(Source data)
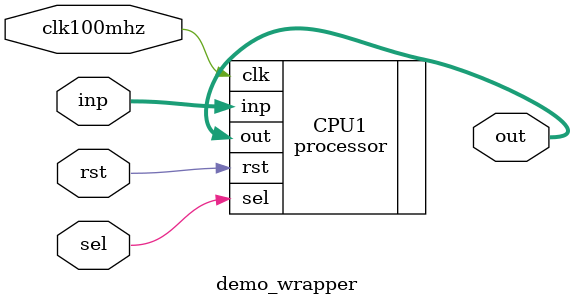
<source format=v>
`timescale 1ns / 1ps
module demo_wrapper(clk100mhz, rst,  sel, inp, out);
	input clk100mhz, rst, sel;
	input [9:0] inp;
	output [15:0] out;
	
	processor CPU1(.clk(clk100mhz), .rst(rst), .sel(sel), .inp(inp), .out(out));
	


endmodule

</source>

> **EXERCISE REQUIREMENTS**: Exactly the lines from the one containing "input [9:0] inp;" to the final line of the data, both included, should be printed, and nothing more.

> **ANSWER FOR THE TASK**:
	input [9:0] inp;
	output [15:0] out;
	
	processor CPU1(.clk(clk100mhz), .rst(rst), .sel(sel), .inp(inp), .out(out));
	


endmodule

</source>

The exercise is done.